Thank you, Peter. Our next question is from Lucas Shumway, who works with Etzer Darout at BMO Capital Markets: Have you discussed the ACR368 data with FDA as to how to approach these next steps? If not, when do you plan on having that dialogue?
... Thank you. That's a very important question. It is data-driven. We have a registration intent, Simon 2-stage design. We have obviously a very rich dialogue with the FDA. Not only did we get a clearance in 28 day for where we did get, I think as the only DDR company during Project Optimus, we got clearance for recommended phase 2 dose out the door. Not only did we get that in ovarian cancer, but also in the predicted tumor types, endometrial and bladder. We also got clearance to use our OncoSignature method for prospective patient selection based on the confidential data we shared with FDA, which is certainly unusual. All the PD-1, PD-L1 studies in the past started out with Merck and others using retrospective analysis, semi-quantitative measurements.

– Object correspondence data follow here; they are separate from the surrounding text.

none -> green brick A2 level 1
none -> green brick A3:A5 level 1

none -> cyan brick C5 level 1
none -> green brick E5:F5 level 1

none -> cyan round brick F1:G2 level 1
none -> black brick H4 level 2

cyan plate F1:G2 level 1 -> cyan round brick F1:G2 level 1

We got the clearance because all our data were quantitative, blinded, prospectively designed studies in preclinical models, and also on actual pre-treatment tumor biopsies from past trials, and that opened the door to go that route. So with that, we also achieved Fast Track designations for endometrial and ovarian cancer, as well as a Breakthrough Device designation. And so with all that, we have a rich dialogue with FDA that means that we let the data speak, and it is really our decision for how we move over and advance the compound further in this trial. And we simply plan to cement the data a little more and then share the confidence interval bounds and the segregation with the biomarker and the data, safety data with the FDA when we want to accelerate this.
We have not disclosed publicly when that is, but we're in continuous dialogue with the FDA. Yes, they are aware that this is a registrational intent, obviously, as we also have disclosed in our S-1 filing . There are several exchanges that were listed way back when we did our IPO in November 2022, that showed that there is a registration intent here.
Thank you, Peter.
Any more questions?
That is all the time we have today, Peter.
Okay, um-
We-
Go ahead.
We thank you all again for participating, and Peter, any final words?

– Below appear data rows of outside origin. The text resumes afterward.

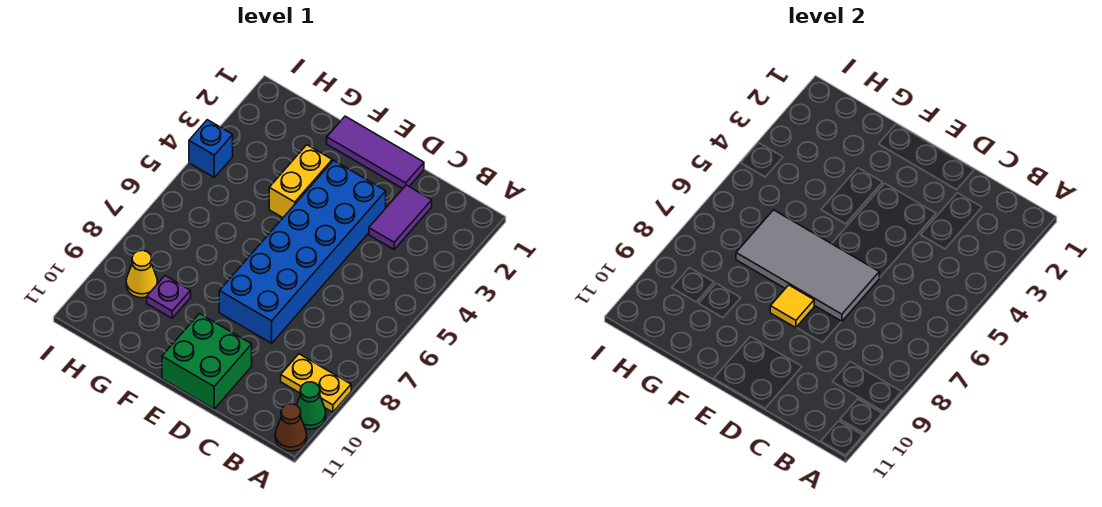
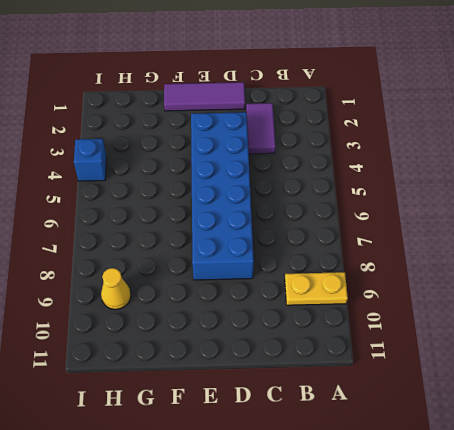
none -> green cone A10 level 1
none -> brown cone A11 level 1
none -> green brick D10:E11 level 1

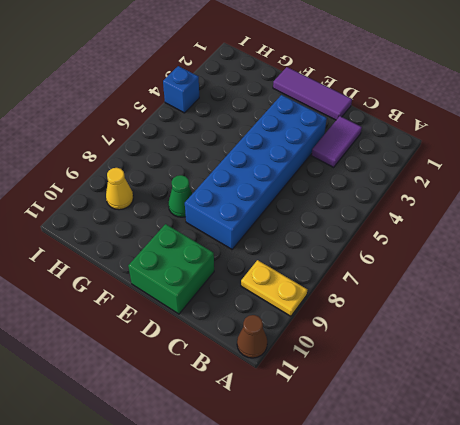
green cone F8 level 1 -> green cone A10 level 1
none -> yellow brick F3:F4 level 1
none -> purple plate G9 level 1
none -> grey tile D6:G7 level 2

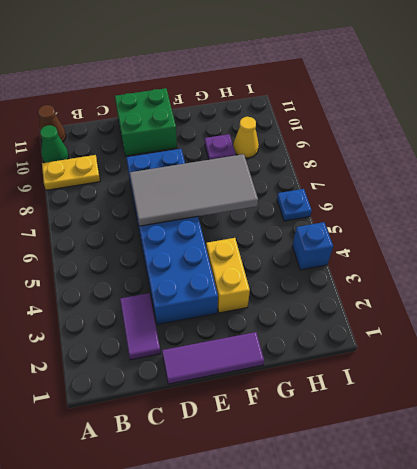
blue plate I6 level 1 -> none
none -> yellow tile E8 level 2

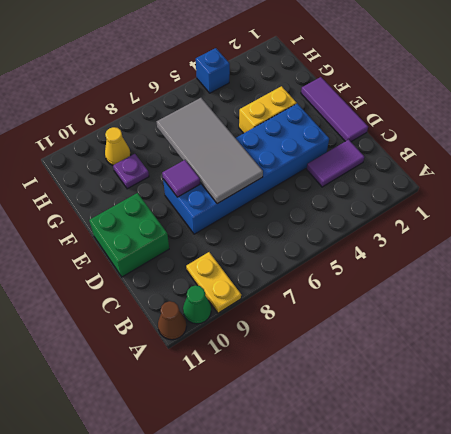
purple tile E8 level 2 -> yellow tile E8 level 2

No, I just want to thank everyone. It's first of all Dr. Eskander for joining this session. You are pioneering therapies for endometrial cancer. It's a very high unmet need and obviously an important mission. We want to thank you sincerely for joining this session. I want to thank all the people calling in. It's only six o'clock on the West Coast, maybe that's why Dr. Eskander went to Barcelona instead, so it's mid-afternoon and all the people on the East Coast. So thank you so much, and thank you for the great questions, and look forward to updating you in the future on the continuing ongoing trials. Thank you.